As the food and beverage industry moves into more automated processes, equipment monitoring, and so forth, there’s a greater need for efficient IT management. A low percentage of IT spend is generally a sign that your information technology management is efficient.
While the above key performance indicators can all provide important insights to F&B manufacturers, every business is unique. Ultimately, the KPIs and benchmarks you track will depend on your business objectives.
The KPIs you measure in your business should be grounded in your objectives. Otherwise, you’ll likely end up wasting resources tracking metrics that are less likely to factor into your business decisions or measure progress against your goals.
With your business objectives in mind, find metrics that will help you track progress toward those goals. For example, if your goal is to reduce production waste, measuring inventory turns or unplanned downtime will likely be more relevant than time to close books or IT spend.
Finally, key indicators should be measurable within your business.
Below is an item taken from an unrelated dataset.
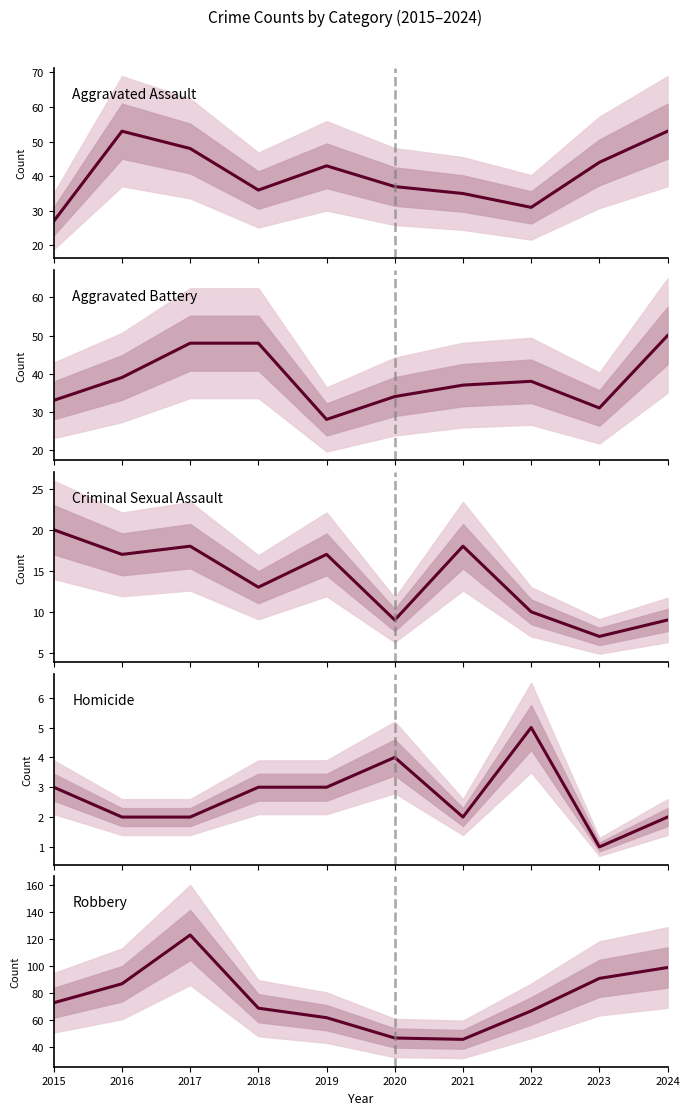

Is the value of Robbery at 2024 greater than the value of Homicide at 2020?

Yes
If you lack the means to record important metrics, or if the metrics you’re using are too abstract to pin down with actual numbers, it’s probably not worthwhile to try tracking them.
In addition, don’t try to do everything at once. Select an important few and avoid stretching your efforts too thin.
To be effective, you’ll need to make sure you track and use your KPIs effectively. Here are some best practices and tips to follow when doing so.
Technology and the internet of things have made it much easier to track data. While the food and beverage industry is often slower than others to adopt new technology, there is a growing need to implement software solutions to track your company’s data.
ERP (enterprise resource planning) software is used to track numerous business processes by logging information into a central database. The software used in various departments of your company can be integrated into your ERP system to add visibility to your processes throughout your organization.
When it comes to maintenance and operations data, you’ll need a CMMS (computerized maintenance management system) to log data and help you improve the efficiency of your MRO processes.
Along with technology, you need to make sure your personnel are aware of the KPIs you are tracking, particularly those that are directly impacted by activities in their department. Consistent training on what each indicator means, why it’s important, and how your staff can help improve it can go a long way toward getting everyone on board with your improvement efforts.
In an effort to make your personnel aware of your KPIs and benchmarks, consider posting information about the key indicators you’ve chosen to track—as well as your targets—in visible areas, such as breakrooms or wherever people are likely to log data.
Some software solutions make this easy by including customizable dashboards displaying key metrics. Having a dashboard configured to show metrics pertinent to the user’s department can help keep everyone on track.
When tracking KPIs, context is key. For example, if your goal is to sell more product, you may start tracking fill rates. But doing so without remembering the need to keep inventory streamlined can result in large amounts of expired product and increased inventory maintenance costs. It’s important to make sure you look at each KPI’s role in your organization rather than treating them all purely as ends in themselves.
By choosing the right KPIs and looking at them in their proper context, you’ll keep them from working against each other.
By aligning KPIs and benchmarks with your organization’s strategic goals—and focusing in particular on those that are relevant to the food and beverage industry—you’ll be better able to keep a close eye on your business’s processes while improving decision making, reducing waste, and increasing profitability.